В феврале 1482 года он благодарил приора реймсского аббатства Сен-Реми и монахов, просивших Бога ниспослать ему исцеление, но и они могут больше: «Нам бы хотелось, если это возможно, маленькую каплю из Святой Ампулы; попытайтесь извлечь ее из флакона, там, где он есть, без греха и опасности». Он также получил чудесный бальзам, переданный Богородицей святому Мартину, и велел помазать себя и тем, и другим. Казначею Дофине Жану де Во в июне того же года поручили каждую среду отправлять в оплату за молитвы два дара: один в Нотр-Дам-д'Эмбрен, другой в часовню Нотр-Дам-де-Грасс. В конце июля Парижский парламент зарегистрировал основание «коллегии и корпуса каноников» с пятнадцатью сотнями ливров ренты в Сен-Жиль-де-Котантен. Наконец, король подарил аббатству
Сен-Жан-де-Латран золотую цепь в сентябре, а в феврале 1483 года — еще одну, весом в пятьдесят одну марку (примерно двенадцать килограммов).
Людовик XI, без всякого сомнения, верил в чудотворную силу некоторых отшельников и «святых людей». Он поручил Ги де Лозьеру, сенешалю Керси и своему дворецкому, отправиться в Неаполь за Франциском из Паулы. Для калабрийского монаха, славящегося своими чудесами, изготовили носилки, чтобы облегчить ему путешествие, а горожанам Лиона, предупрежденным о его прибытии, приказали оказать ему хороший прием, засвидетельствовать ему почтение и чествовать как самого папу, «ибо мы того желаем из почтения к его особе и святой жизни, кою он ведет». Крестьяне и окрестные жители не посмели ослушаться.
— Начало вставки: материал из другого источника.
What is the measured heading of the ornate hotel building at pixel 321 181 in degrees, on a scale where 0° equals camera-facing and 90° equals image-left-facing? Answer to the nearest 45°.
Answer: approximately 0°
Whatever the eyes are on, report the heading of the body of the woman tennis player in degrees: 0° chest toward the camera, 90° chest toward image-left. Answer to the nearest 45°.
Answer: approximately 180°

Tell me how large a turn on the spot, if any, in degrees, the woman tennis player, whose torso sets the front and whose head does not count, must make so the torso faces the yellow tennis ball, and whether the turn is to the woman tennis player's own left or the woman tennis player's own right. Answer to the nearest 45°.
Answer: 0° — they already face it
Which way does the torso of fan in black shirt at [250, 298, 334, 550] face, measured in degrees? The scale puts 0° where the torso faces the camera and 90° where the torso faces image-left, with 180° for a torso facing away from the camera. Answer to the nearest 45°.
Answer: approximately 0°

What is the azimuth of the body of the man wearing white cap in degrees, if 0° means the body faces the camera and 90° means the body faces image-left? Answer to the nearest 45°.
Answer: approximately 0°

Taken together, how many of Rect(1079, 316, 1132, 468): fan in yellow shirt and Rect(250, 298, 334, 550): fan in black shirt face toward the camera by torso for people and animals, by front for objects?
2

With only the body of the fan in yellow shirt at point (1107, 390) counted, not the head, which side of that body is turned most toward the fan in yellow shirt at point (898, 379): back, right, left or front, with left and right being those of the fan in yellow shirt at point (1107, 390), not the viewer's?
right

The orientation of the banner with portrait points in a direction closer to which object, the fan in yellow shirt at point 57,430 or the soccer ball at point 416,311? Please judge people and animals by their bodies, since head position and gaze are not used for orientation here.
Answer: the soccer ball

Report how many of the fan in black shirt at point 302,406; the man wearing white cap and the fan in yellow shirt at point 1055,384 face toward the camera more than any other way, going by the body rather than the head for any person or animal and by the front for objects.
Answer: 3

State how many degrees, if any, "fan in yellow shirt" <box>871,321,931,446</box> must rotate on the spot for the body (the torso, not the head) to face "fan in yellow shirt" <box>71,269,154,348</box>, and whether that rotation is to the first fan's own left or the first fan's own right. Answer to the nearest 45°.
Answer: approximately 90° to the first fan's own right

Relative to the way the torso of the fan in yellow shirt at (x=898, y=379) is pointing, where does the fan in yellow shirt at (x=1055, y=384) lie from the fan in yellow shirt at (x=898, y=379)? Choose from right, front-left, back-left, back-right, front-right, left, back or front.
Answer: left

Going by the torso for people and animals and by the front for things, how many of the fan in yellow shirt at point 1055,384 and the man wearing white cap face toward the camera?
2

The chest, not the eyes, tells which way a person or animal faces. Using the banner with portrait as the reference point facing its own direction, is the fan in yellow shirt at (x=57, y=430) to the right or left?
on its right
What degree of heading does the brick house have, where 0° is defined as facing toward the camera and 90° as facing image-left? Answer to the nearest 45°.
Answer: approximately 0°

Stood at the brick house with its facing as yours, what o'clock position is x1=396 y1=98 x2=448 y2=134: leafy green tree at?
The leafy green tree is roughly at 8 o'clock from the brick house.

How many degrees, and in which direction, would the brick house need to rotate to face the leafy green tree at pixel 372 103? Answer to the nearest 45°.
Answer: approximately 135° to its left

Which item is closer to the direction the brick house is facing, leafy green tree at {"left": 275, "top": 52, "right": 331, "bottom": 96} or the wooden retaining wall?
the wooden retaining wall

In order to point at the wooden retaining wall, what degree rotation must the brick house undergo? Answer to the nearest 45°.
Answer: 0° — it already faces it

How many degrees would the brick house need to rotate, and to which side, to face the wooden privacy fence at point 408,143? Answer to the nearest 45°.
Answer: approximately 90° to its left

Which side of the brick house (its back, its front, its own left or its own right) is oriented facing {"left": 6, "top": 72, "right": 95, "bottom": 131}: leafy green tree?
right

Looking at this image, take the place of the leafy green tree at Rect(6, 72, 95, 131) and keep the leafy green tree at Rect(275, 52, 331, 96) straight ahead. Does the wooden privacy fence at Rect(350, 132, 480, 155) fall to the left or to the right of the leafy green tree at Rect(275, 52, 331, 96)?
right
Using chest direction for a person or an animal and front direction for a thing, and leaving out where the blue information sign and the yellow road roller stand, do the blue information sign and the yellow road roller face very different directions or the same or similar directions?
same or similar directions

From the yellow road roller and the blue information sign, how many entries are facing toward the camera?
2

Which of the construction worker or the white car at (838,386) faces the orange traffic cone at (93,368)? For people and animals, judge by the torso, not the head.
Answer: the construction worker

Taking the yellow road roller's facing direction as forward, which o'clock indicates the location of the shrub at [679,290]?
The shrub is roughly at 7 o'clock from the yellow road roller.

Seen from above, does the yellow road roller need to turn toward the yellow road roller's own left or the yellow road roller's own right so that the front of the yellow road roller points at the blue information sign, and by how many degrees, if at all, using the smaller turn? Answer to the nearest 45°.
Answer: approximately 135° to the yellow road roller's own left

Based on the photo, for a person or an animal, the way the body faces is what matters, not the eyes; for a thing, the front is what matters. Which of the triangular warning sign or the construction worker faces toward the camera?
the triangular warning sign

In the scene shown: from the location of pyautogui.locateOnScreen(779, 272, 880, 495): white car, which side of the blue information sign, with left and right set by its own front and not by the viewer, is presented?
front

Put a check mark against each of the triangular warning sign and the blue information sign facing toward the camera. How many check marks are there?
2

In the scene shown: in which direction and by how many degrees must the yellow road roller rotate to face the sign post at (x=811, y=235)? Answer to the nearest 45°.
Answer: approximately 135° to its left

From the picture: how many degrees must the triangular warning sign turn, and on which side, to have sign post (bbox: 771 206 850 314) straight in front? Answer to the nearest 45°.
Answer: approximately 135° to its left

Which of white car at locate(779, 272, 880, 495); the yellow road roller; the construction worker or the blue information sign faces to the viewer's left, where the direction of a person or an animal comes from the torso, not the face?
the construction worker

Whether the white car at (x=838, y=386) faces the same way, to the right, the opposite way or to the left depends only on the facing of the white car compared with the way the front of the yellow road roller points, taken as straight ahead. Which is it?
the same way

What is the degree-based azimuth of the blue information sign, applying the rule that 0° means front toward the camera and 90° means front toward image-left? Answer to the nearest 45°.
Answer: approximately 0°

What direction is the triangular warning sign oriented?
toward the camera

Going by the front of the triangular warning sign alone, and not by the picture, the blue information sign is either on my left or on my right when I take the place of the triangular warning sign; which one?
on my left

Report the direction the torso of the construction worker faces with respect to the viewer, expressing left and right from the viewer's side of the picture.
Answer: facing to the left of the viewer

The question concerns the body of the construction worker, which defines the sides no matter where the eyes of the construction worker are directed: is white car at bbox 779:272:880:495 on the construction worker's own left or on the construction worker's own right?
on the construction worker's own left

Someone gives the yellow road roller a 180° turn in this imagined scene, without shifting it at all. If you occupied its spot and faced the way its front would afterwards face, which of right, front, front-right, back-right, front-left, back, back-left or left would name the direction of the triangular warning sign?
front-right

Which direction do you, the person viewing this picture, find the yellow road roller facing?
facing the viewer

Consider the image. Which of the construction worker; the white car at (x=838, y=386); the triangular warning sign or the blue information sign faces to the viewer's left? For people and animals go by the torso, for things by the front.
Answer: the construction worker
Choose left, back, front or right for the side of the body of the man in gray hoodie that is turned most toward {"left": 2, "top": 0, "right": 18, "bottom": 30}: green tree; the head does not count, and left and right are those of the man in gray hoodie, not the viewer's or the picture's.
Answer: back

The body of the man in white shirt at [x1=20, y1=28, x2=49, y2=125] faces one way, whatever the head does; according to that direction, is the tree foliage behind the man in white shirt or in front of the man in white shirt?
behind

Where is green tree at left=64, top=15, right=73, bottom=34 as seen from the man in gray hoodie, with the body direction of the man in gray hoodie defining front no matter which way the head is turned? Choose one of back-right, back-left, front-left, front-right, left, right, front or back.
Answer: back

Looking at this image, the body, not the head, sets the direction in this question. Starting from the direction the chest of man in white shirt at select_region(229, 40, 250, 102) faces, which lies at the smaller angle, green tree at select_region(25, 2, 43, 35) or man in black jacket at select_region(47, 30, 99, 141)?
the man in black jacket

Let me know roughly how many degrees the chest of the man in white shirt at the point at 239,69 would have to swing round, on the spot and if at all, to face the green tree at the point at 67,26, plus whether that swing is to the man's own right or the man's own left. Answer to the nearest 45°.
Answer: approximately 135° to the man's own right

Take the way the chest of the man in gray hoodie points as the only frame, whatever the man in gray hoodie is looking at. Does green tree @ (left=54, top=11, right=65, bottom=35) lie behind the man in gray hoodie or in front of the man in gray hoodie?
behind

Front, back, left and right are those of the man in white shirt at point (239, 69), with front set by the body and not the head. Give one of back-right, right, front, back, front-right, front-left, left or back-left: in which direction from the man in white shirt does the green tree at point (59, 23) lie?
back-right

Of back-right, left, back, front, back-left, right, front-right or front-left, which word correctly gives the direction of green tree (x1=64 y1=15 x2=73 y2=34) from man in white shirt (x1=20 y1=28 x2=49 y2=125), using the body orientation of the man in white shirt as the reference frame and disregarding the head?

Городские консулы отправились встречать святого человека, который сплавлялся по Роне в сопровождении двух дворецких короля, капитана буржской крепости и посланника неаполитанского короля Фердинанда. Ему поднесли яблоки и виноград и достойно препроводили на ночлег на постоялый двор «Грифон». Людовик встретил его в Туре и держал при себе до последнего часа, следя за тем, чтобы с ним хорошо обходились и чтобы он ни в чем не нуждался, в частности, в травах и пастернаке, репе, апельсинах и лимонах, мускатных грушах, ибо отшельник не ел ни рыбы, ни мяса.
Франциск из Паулы в 1452 году покинул свой орден францисканцев и основал орден минимов, которым предписал полную бедность и великое воздержание. Король помог ему основать монастыри в Амбуазе и Плесси-ле-Туре и многое сделал для водворения минимов в нескольких других городах; в мае 1483 года он написал эшевенам Абвиля, чтобы отблагодарить их за хороший прием, оказанный капелланам и «ораторам» братьев-минимов, «монахам правильного устава... коего мы являемся основателем, покровителем и защитником их привилегий»; он просил раздавать им такую же милостыню, как и другим нищенствующим орденам в городе, особенно «подаяние на гроб».